## [Task requirements]
Search the data below, and report every line in which "Konzertdirektion" occurs.

## [Stored data]
============
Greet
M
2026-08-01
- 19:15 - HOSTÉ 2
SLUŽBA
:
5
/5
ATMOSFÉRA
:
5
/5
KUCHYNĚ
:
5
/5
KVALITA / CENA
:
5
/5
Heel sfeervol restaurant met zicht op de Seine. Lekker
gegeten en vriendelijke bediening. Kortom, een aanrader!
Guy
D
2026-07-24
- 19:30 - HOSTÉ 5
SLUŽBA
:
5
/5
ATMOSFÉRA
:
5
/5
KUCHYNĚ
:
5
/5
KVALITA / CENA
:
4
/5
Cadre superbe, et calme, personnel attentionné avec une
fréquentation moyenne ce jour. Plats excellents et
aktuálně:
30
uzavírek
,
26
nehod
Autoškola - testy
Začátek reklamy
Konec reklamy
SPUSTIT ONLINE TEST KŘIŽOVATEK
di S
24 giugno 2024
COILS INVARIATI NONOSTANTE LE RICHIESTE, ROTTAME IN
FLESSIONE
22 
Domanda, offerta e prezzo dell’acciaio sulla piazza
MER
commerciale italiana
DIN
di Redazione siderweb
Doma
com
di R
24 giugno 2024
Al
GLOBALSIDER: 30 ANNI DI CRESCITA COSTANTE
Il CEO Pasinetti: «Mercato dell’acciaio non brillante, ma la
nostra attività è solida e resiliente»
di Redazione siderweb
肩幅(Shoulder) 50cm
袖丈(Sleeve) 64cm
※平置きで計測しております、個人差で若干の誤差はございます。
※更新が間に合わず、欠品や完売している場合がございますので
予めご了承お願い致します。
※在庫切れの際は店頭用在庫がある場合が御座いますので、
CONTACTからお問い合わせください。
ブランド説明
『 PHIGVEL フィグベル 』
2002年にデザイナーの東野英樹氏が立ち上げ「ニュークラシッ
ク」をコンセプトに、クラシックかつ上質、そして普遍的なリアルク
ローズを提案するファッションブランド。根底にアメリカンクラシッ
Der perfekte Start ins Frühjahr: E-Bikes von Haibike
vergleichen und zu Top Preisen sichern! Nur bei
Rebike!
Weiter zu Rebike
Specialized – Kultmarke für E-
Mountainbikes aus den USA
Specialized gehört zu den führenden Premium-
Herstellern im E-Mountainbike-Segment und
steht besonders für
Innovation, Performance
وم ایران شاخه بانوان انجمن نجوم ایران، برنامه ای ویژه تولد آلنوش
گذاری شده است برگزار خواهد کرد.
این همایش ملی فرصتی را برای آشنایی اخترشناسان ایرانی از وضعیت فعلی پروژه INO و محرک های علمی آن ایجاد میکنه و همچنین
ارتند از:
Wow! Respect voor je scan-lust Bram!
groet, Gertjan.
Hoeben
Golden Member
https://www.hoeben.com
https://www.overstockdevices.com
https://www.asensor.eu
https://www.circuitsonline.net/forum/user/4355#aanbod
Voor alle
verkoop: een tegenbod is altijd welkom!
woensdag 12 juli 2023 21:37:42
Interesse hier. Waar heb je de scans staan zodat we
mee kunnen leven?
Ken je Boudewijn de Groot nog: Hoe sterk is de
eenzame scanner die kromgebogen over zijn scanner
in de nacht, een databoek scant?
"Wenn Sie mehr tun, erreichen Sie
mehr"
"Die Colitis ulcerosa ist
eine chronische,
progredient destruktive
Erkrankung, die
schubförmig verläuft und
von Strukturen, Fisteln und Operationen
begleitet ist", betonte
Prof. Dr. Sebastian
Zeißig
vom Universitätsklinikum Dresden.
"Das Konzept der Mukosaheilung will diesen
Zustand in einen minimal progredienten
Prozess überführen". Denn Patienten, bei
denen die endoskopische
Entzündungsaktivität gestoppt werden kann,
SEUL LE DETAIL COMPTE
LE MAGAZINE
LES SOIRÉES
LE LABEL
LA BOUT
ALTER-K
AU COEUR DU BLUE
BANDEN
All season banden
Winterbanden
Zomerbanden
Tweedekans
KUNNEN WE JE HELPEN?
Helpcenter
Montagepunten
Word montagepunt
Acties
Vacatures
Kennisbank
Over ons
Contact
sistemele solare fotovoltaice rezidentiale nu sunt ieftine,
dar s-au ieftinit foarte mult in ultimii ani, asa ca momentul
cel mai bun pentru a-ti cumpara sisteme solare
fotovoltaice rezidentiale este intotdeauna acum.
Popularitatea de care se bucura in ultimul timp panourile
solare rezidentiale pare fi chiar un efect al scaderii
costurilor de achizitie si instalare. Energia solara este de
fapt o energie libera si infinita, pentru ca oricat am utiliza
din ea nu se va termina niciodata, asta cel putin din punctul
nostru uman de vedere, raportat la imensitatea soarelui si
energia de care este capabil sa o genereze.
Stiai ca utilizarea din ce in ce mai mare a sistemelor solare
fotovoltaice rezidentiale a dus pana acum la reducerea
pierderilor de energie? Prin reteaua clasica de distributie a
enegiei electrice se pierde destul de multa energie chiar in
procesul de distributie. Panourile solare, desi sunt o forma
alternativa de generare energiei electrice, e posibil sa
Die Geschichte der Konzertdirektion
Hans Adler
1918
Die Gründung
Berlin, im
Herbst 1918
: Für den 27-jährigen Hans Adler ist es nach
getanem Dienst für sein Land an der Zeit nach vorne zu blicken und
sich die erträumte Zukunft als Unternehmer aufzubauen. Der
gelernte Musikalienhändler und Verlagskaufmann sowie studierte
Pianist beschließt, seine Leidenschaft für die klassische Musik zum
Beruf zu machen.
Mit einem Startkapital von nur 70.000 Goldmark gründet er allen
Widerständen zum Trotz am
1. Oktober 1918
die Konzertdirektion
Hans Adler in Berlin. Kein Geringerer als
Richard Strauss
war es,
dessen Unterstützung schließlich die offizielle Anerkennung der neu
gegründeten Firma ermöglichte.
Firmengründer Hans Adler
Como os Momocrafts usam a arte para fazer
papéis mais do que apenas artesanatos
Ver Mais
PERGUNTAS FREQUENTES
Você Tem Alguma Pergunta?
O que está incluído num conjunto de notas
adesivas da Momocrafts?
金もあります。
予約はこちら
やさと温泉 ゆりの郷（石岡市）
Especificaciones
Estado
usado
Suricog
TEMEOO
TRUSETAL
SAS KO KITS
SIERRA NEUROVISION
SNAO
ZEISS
============
## [Output for this exercise]
Die Geschichte der Konzertdirektion
die Konzertdirektion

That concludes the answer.